De acordo com a proposta, os pais poderão autorizar o acesso a partir dos 13 anos, desde que haja uma avaliação individual do nível de maturidade da criança. O projeto, divulgado na última sexta-feira (7), também estabelece que as plataformas deverão realizar uma verificação obrigatória de idade, possivelmente por meio de um aplicativo nacional.
As empresas que descumprirem as regras poderão ser multadas em até 6% de sua receita global, um sinal claro de que o governo dinamarquês pretende enfrentar as big techs com rigor.
A ministra de Assuntos Digitais, Caroline Stage, descreveu a situação como uma “epidemia silenciosa”, marcada pela exposição precoce e pelo descontrole no uso das redes.
“O tempo que passam online e o contato com conteúdos nocivos representam um risco grave para as nossas crianças.

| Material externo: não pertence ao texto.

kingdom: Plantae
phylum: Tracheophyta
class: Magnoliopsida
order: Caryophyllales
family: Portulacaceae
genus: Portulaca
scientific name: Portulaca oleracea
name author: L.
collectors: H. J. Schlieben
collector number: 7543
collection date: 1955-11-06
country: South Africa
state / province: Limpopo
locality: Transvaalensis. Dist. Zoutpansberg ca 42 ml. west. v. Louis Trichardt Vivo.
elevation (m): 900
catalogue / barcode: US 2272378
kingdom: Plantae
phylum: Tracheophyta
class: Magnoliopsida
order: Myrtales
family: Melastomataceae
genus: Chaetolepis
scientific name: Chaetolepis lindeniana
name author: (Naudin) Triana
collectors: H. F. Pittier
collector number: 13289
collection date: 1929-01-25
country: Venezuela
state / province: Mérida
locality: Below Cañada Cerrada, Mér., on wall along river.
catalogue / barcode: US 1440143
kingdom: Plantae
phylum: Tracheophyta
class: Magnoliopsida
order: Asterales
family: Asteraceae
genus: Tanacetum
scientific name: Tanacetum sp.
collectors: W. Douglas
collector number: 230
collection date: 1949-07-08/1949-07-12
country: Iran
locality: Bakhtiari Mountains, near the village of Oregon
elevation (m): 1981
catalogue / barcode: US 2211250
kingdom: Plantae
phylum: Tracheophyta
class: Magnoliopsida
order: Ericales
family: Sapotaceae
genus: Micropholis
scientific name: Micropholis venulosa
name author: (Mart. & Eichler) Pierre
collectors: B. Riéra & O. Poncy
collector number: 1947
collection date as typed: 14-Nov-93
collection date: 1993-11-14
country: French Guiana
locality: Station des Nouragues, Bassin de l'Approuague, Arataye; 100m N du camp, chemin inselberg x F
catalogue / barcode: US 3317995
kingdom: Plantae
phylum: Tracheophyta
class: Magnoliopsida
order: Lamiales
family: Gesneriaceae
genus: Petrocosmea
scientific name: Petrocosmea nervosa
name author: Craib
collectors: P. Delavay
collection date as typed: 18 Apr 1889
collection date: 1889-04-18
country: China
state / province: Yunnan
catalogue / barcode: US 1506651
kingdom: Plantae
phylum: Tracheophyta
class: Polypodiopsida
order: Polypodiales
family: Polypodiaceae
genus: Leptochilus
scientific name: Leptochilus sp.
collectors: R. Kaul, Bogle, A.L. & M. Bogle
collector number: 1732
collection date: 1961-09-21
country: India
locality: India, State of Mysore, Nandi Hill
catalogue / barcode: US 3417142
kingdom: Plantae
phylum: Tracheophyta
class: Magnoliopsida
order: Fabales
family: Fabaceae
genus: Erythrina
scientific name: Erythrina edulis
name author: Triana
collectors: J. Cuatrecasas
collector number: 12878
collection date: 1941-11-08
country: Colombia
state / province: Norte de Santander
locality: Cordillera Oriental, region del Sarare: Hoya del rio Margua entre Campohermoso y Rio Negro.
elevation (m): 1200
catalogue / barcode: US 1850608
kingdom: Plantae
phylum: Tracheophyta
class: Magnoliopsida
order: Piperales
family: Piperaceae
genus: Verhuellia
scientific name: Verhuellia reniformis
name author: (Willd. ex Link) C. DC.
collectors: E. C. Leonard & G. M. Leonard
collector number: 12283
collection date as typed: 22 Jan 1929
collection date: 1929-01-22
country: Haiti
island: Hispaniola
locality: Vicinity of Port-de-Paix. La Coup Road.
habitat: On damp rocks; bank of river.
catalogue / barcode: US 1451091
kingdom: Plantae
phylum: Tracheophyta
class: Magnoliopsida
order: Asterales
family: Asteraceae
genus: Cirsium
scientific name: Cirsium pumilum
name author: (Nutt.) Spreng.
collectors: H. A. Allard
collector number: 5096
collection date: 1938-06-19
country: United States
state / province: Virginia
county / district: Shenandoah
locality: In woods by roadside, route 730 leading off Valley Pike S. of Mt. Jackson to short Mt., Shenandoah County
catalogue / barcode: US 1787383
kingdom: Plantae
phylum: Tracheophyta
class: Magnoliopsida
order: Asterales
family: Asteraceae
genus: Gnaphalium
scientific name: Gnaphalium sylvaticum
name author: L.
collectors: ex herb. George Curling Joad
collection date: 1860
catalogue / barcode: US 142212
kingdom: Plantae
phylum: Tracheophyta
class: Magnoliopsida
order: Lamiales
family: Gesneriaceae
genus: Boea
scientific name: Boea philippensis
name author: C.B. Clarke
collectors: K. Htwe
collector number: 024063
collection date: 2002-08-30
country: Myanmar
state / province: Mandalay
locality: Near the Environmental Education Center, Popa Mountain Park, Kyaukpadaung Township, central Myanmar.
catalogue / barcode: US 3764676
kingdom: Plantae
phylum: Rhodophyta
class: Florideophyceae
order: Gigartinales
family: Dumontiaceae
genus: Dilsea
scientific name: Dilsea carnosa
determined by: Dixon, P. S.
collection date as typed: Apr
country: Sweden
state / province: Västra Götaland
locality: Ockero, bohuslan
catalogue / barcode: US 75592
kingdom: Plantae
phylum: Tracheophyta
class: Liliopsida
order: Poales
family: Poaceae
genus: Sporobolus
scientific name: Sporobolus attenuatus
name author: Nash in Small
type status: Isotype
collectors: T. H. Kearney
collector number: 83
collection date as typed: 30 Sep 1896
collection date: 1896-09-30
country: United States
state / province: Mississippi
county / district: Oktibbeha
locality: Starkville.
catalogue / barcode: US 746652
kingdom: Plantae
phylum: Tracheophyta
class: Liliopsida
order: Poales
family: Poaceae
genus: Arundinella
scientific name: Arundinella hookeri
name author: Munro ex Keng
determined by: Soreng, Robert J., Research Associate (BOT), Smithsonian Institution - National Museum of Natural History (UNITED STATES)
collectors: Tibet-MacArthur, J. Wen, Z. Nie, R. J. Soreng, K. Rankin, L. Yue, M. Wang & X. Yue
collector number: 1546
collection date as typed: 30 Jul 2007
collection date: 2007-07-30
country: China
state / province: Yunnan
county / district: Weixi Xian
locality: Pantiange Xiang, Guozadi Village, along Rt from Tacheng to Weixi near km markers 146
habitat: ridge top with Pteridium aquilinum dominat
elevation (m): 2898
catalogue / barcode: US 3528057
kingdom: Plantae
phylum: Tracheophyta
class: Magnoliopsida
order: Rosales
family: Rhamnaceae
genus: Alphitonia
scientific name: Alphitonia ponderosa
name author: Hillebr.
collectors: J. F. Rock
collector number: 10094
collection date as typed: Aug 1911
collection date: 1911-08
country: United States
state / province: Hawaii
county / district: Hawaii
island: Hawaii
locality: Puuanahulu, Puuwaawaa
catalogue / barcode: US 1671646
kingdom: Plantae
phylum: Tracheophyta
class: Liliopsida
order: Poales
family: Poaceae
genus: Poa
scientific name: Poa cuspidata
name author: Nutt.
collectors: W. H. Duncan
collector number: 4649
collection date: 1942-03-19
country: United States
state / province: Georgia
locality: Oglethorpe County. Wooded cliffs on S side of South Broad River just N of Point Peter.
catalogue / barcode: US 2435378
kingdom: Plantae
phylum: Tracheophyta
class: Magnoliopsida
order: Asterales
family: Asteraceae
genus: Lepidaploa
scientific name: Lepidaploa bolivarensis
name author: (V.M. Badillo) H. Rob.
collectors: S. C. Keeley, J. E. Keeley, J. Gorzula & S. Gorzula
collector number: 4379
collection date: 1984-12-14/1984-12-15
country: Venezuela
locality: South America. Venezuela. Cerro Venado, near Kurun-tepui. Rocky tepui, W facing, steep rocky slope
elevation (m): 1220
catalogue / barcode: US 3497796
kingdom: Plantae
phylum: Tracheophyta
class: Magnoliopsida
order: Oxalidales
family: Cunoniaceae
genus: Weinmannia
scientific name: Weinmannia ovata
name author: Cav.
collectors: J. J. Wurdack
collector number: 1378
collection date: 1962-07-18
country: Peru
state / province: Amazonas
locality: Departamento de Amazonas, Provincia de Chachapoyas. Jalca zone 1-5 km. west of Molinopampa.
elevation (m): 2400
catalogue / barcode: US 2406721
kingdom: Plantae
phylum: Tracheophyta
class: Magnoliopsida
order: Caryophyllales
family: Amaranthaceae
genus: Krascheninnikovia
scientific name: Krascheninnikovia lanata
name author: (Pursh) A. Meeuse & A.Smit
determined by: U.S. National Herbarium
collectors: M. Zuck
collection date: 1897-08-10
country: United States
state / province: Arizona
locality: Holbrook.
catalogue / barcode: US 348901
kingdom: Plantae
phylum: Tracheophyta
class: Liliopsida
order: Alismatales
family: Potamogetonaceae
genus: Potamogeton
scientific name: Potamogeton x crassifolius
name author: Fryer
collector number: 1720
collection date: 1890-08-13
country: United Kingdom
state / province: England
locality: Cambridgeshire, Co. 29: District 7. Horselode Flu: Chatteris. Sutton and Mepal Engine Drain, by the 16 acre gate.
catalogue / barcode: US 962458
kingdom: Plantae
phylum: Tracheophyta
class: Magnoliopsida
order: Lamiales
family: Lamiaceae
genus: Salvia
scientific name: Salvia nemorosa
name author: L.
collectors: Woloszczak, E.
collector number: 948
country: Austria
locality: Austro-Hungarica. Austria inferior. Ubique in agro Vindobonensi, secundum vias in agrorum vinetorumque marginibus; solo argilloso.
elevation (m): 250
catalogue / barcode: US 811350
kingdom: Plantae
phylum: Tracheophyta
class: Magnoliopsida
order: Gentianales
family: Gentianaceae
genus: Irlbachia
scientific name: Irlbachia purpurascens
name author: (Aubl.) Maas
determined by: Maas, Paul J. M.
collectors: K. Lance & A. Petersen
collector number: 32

As big techs têm recursos quase ilimitados, mas não investem o suficiente na segurança dos nossos filhos”, afirmou.
O projeto ainda precisa ser aprovado pelo Parlamento, mas já conta com apoio da maioria dos partidos. Se aprovado, a Dinamarca poderá se tornar o primeiro país da Europa a adotar uma restrição nacional tão ampla, servindo de referência mundial no combate aos impactos do uso excessivo das redes sociais na infância e adolescência.